Piramidal konstrüksiyonun tepesinde gökyüzüne uzanan, neon aydınlatmalar ile yazılmış “kadın” yazısı ise bütün bu acı gerçeklere rağmen, ışıldayan kadınlarımızı ifade etmektedir. İlk performansını 19 şubatta ikinci performansını 23 şubatta gerçekleştiren Kavukcu, bu süre zarfında konstrüksiyon üzerinde oluşan buzların yoğunluğunu artırmak için bir süre daha su ile buluşturma işlemi yaptı. Buz yoğunluğu ilk güne nazaran kat be kat arttı.
Kavukcu, ilk yüzeye “anne”, ikinci yüzeye “şiddet”, üçüncü yüzeye “aile” kavramlarını yazdı. Yerdeki buzlara ise “kadına şiddet” yazıları yazarak performansına devam ediyordu.

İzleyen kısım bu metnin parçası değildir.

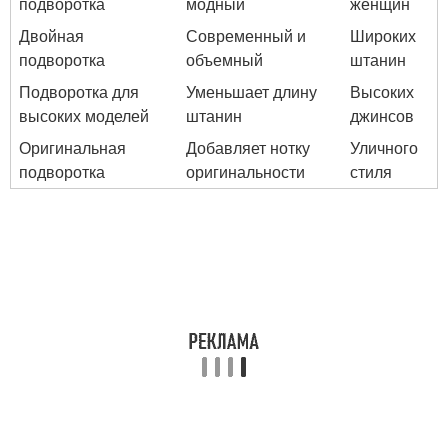
подворотка
модный
женщин
Двойная
Современный и
Широких
подворотка
объемный
штанин
Подворотка для
Уменьшает длину
Высоких
высоких моделей
штанин
джинсов
Оригинальная
Добавляет нотку
Уличного
подворотка
оригинальности
стиля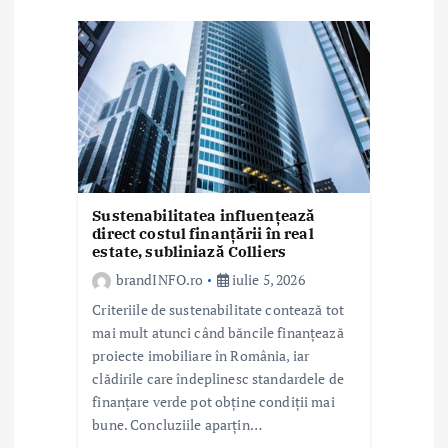
r
t
i
c
o
l
Sustenabilitatea influențează
e
direct costul finanțării în real
estate, subliniază Colliers
brandINFO.ro
iulie 5, 2026
Criteriile de sustenabilitate contează tot
mai mult atunci când băncile finanțează
proiecte imobiliare în România, iar
clădirile care îndeplinesc standardele de
finanțare verde pot obține condiții mai
bune. Concluziile aparțin…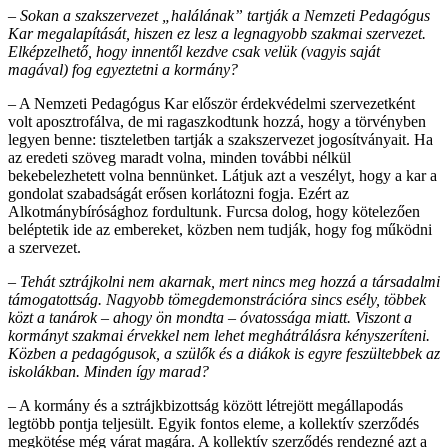
– Sokan a szakszervezet „halálának” tartják a Nemzeti Pedagógus
Kar megalapítását, hiszen ez lesz a legnagyobb szakmai szervezet.
Elképzelhető, hogy innentől kezdve csak velük (vagyis saját
magával) fog egyeztetni a kormány?
– A Nemzeti Pedagógus Kar először érdekvédelmi szervezetként
volt aposztrofálva, de mi ragaszkodtunk hozzá, hogy a törvényben
legyen benne: tiszteletben tartják a szakszervezet jogosítványait. Ha
az eredeti szöveg maradt volna, minden további nélkül
bekebelezhetett volna bennünket. Látjuk azt a veszélyt, hogy a kar a
gondolat szabadságát erősen korlátozni fogja. Ezért az
Alkotmánybírósághoz fordultunk. Furcsa dolog, hogy kötelezően
beléptetik ide az embereket, közben nem tudják, hogy fog működni
a szervezet.
– Tehát sztrájkolni nem akarnak, mert nincs meg hozzá a társadalmi
támogatottság. Nagyobb tömegdemonstrációra sincs esély, többek
közt a tanárok – ahogy ön mondta – óvatossága miatt. Viszont a
kormányt szakmai érvekkel nem lehet meghátrálásra kényszeríteni.
Közben a pedagógusok, a szülők és a diákok is egyre feszültebbek az
iskolákban. Minden így marad?
– A kormány és a sztrájkbizottság között létrejött megállapodás
legtöbb pontja teljesült. Egyik fontos eleme, a kollektív szerződés
megkötése még várat magára. A kollektív szerződés rendezné azt a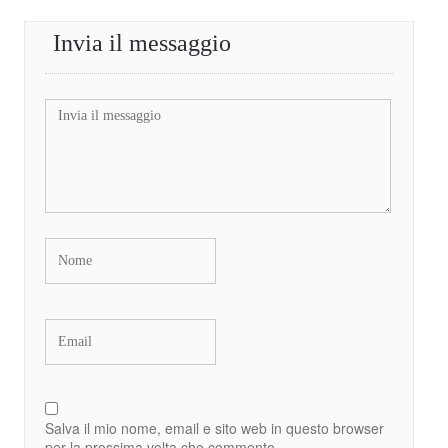
Invia il messaggio
Salva il mio nome, email e sito web in questo browser
per la prossima volta che commento.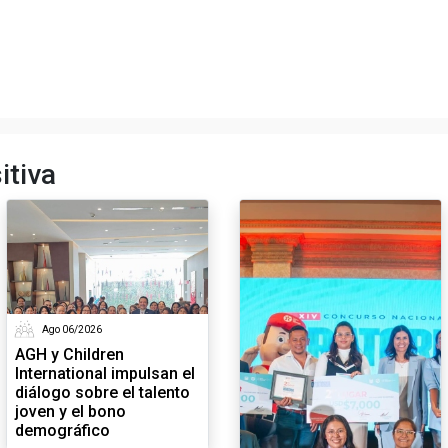
itiva
Ago 06/2026
AGH y Children
International impulsan el
diálogo sobre el talento
joven y el bono
demográfico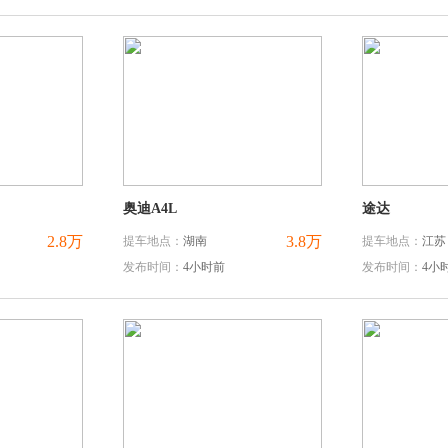
奥迪A4L
途达
2.8万
3.8万
提车地点：
湖南
提车地点：
江苏
发布时间：
4小时前
发布时间：
4小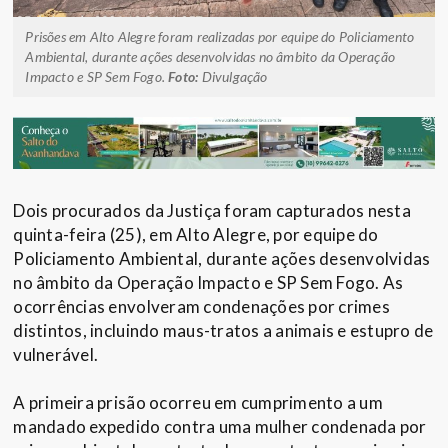
Prisões em Alto Alegre foram realizadas por equipe do Policiamento
Ambiental, durante ações desenvolvidas no âmbito da Operação
Impacto e SP Sem Fogo.
Foto:
Divulgação
Dois procurados da Justiça foram capturados nesta
quinta-feira (25), em Alto Alegre, por equipe do
Policiamento Ambiental, durante ações desenvolvidas
no âmbito da Operação Impacto e SP Sem Fogo. As
ocorrências envolveram condenações por crimes
distintos, incluindo maus-tratos a animais e estupro de
vulnerável.
A primeira prisão ocorreu em cumprimento a um
mandado expedido contra uma mulher condenada por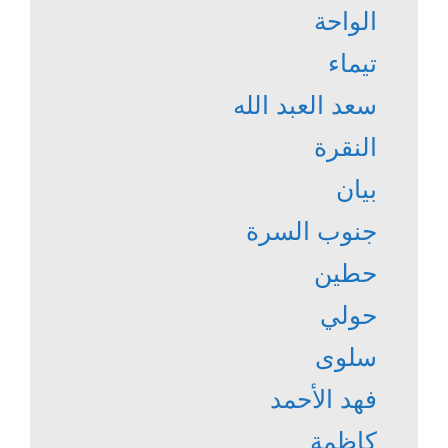
الواحة
تيماء
سعد العبد الله
النقرة
بيان
جنوب السرة
حطين
حولي
سلوى
فهد الأحمد
كاظمة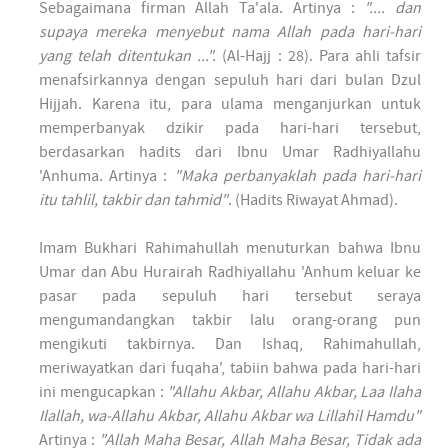
Sebagaimana firman Allah Ta'ala. Artinya :
".... dan
supaya mereka menyebut nama Allah pada hari-hari
yang telah ditentukan ...".
(Al-Hajj : 28). Para ahli tafsir
menafsirkannya dengan sepuluh hari dari bulan Dzul
Hijjah. Karena itu, para ulama menganjurkan untuk
memperbanyak dzikir pada hari-hari tersebut,
berdasarkan hadits dari Ibnu Umar Radhiyallahu
'Anhuma. Artinya :
"Maka perbanyaklah pada hari-hari
itu tahlil, takbir dan tahmid"
. (Hadits Riwayat Ahmad).
Imam Bukhari Rahimahullah menuturkan bahwa Ibnu
Umar dan Abu Hurairah Radhiyallahu 'Anhum keluar ke
pasar pada sepuluh hari tersebut seraya
mengumandangkan takbir lalu orang-orang pun
mengikuti takbirnya. Dan Ishaq, Rahimahullah,
meriwayatkan dari fuqaha', tabiin bahwa pada hari-hari
ini mengucapkan :
"Allahu Akbar, Allahu Akbar, Laa Ilaha
Ilallah, wa-Allahu Akbar, Allahu Akbar wa Lillahil Hamdu"
Artinya :
"Allah Maha Besar, Allah Maha Besar, Tidak ada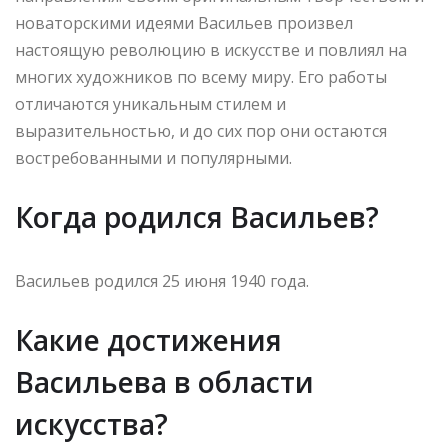
новаторскими идеями Васильев произвел
настоящую революцию в искусстве и повлиял на
многих художников по всему миру. Его работы
отличаются уникальным стилем и
выразительностью, и до сих пор они остаются
востребованными и популярными.
Когда родился Васильев?
Васильев родился 25 июня 1940 года.
Какие достижения
Васильева в области
искусства?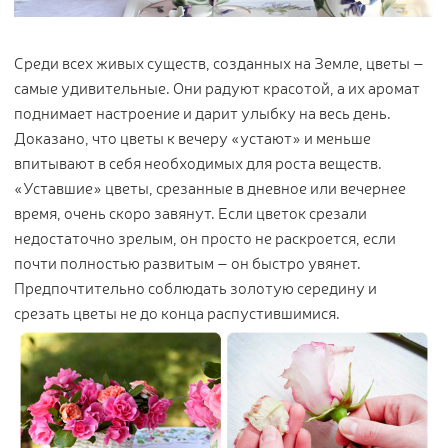
Цветы
123
Товары с 3D-моделями
499
Среди всех живых существ, созданных на Земле, цветы –
Готовые решения от Treez
146
самые удивительные. Они радуют красотой, а их аромат
поднимает настроение и дарит улыбку на весь день.
Алфавитный указатель
Доказано, что цветы к вечеру «устают» и меньше
впитывают в себя необходимых для роста веществ.
«Уставшие» цветы, срезанные в дневное или вечернее
время, очень скоро завянут. Если цветок срезали
недостаточно зрелым, он просто не раскроется, если
почти полностью развитым – он быстро увянет.
Предпочтительно соблюдать золотую середину и
срезать цветы не до конца распустившимися.
Прайс-листы и каталоги
О Treez
Доставка и оплата
Вопросы и ответы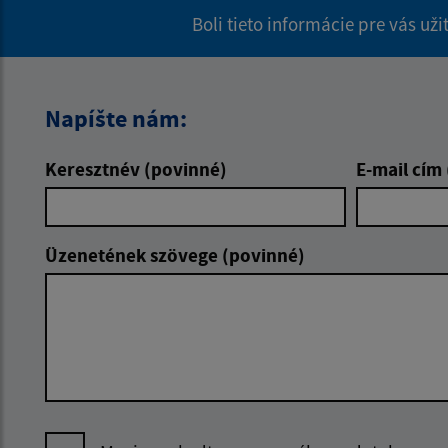
Boli tieto informácie pre vás už
Napíšte nám:
Keresztnév (povinné)
E-mail cím
Üzenetének szövege (povinné)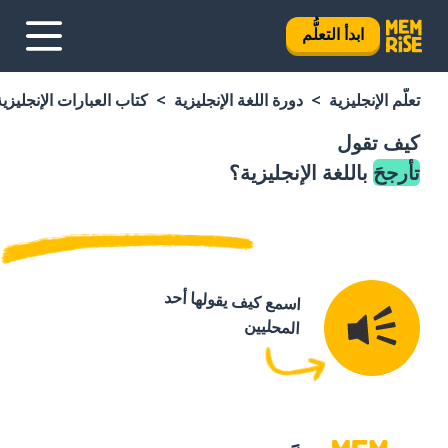
ابدأ التعلُّم
تعلَّم الإنجليزية
دورة اللغة الإنجليزية
كتاب العبارات الإنجليزية
كيف تقول
تأرجحَ
باللغة الإنجليزية؟
اسمع كيف يقولها أحد
المحليين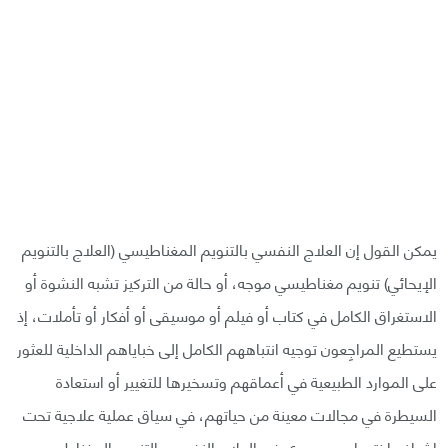
يمكن القول إن العلاج النفسي بالتنويم المغناطيسي (العلاج بالتنويم
الإيحائي) تنويم مغناطيسي موجه، أو حالة من التركيز تشبه النشوة أو
الاستغراق الكامل في كتاب أو فيلم أو موسيقى أو أفكار أو تأملات، إذ
يستطيع المراجِعون توجيه انتباههم الكامل إلى خباياهم الداخلية للعثور
على الموارد الطبيعية في أعماقهم وتسخيرها للتغيير أو استعادة
السيطرة في مجالات معينة من حياتهم، في سياق عملية علاجية تحت
إشراف اختصاصي سريري في العلاج النفسي بالتنويم المغناطيسي.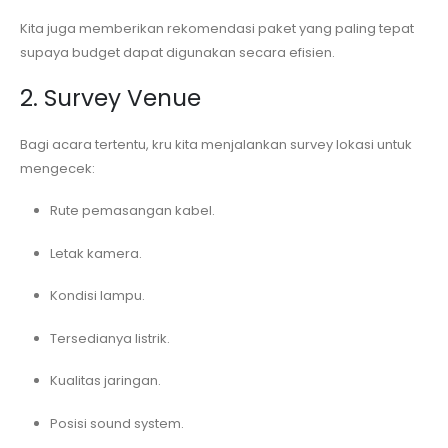
Kita juga memberikan rekomendasi paket yang paling tepat
supaya budget dapat digunakan secara efisien.
2. Survey Venue
Bagi acara tertentu, kru kita menjalankan survey lokasi untuk
mengecek:
Rute pemasangan kabel.
Letak kamera.
Kondisi lampu.
Tersedianya listrik.
Kualitas jaringan.
Posisi sound system.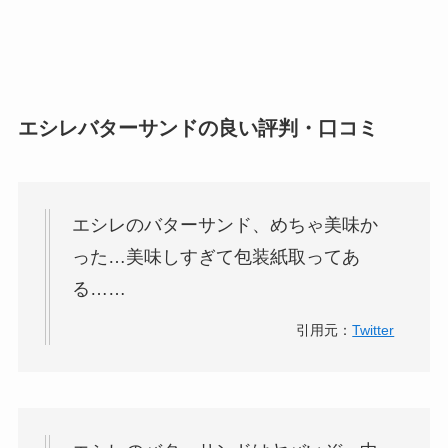
エシレバターサンドの良い評判・口コミ
エシレ
の
バターサンド
、めちゃ美味か
った…美味しすぎて包装紙取ってあ
る……
引用元：
Twitter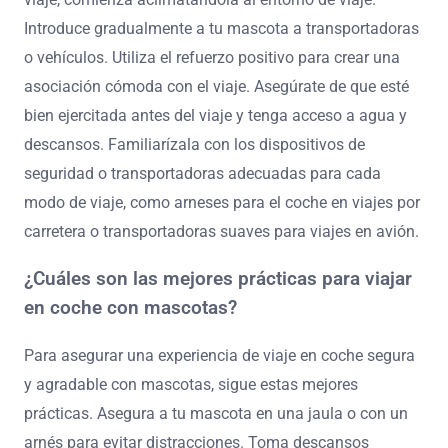
Introduce gradualmente a tu mascota a transportadoras
o vehículos. Utiliza el refuerzo positivo para crear una
asociación cómoda con el viaje. Asegúrate de que esté
bien ejercitada antes del viaje y tenga acceso a agua y
descansos. Familiarízala con los dispositivos de
seguridad o transportadoras adecuadas para cada
modo de viaje, como arneses para el coche en viajes por
carretera o transportadoras suaves para viajes en avión.
¿Cuáles son las mejores prácticas para viajar
en coche con mascotas?
Para asegurar una experiencia de viaje en coche segura
y agradable con mascotas, sigue estas mejores
prácticas. Asegura a tu mascota en una jaula o con un
arnés para evitar distracciones. Toma descansos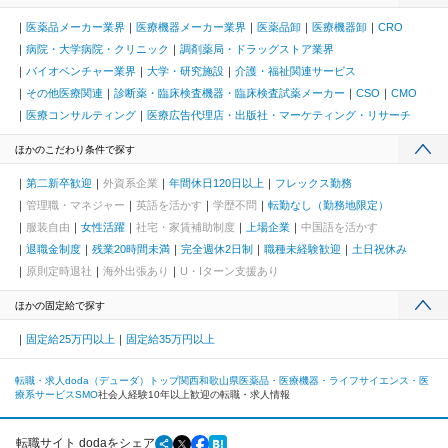
医薬品メーカー業界
医療機器メーカー業界
医薬品卸
医療機器卸
CRO
病院・大学病院・クリニック
調剤薬局・ドラッグストア業界
バイオベンチャー業界
大学・研究施設
介護・福祉関連サービス
その他医療関連
診断薬・臨床検査機器・臨床検査試薬メーカー
CSO
CMO
医療コンサルティング
医療広告代理店・出版社・マーケティング・リサーチ
ほかのこだわり条件で探す
第二新卒歓迎
外資系企業
年間休日120日以上
フレックス勤務
管理職・マネジャー
英語を活かす
学歴不問
転勤なし（勤務地限定）
服装自由
女性活躍
社宅・家賃補助制度
上場企業
中国語を活かす
退職金制度
残業20時間未満
完全週休2日制
職種未経験歓迎
土日祝休み
原則定時退社
海外出張あり
U・Iターン支援あり
ほかの固定給で探す
固定給25万円以上
固定給35万円以上
転職・求人doda（デューダ）トップ
関西
和歌山県
医薬品・医療機器・ライフサイエンス・医
療系サービス
SMO
社会人経験10年以上歓迎の転職・求人情報
転職サイト dodaをシェア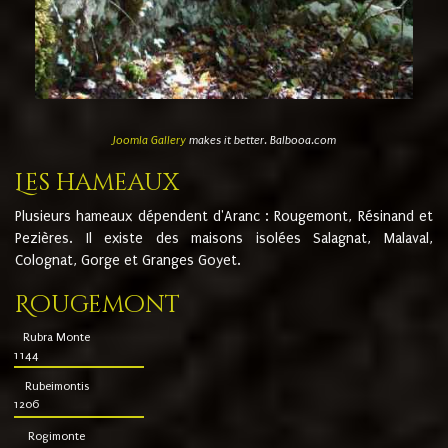
Joomla Gallery
makes it better. Balbooa.com
Les hameaux
Plusieurs hameaux dépendent d'Aranc : Rougemont, Résinand et
Pezières. Il existe des maisons isolées Salagnat, Malaval,
Colognat, Gorge et Granges Goyet.
Rougemont
Rubra Monte
1144
Rubeimontis
1206
Rogimonte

Bu sırada 14 metrelik kulenin en üst noktasından gelen çatırdayan buz sesleri ile irkilen sanatçı, kendini koruma amaçlı ileriye doğru dönerek hamle yaptığı anda, büyük ve küçük parçalardan oluşan onlarca buz parçasına maruz kaldı. Kavukcu, kendi gövdesi büyüklüğünde bir parça buzun çarpması sonucu 4-5 metre ileriye atıldı ve adeta sürüklendi. Saliseler ile kurtulan Prof. Dr. Kavukcu, kendi gövdesi kadar bir parçanın omuzuna, büyük bir parçanın ayağına ve onlarca küçük parçanın da başına ve vücuduna adeta çarptığı bir an yaşadı.
Olayın ardından hastanede gerçekleştirilen tetkikler sonucu Kavukcu'nun herhangi bir hayati riskin olmadığı durumu ortaya çıktı. Tekrar alana dönen sanatçı, riskli olmayan bir bölgede performansını sonlandırdı.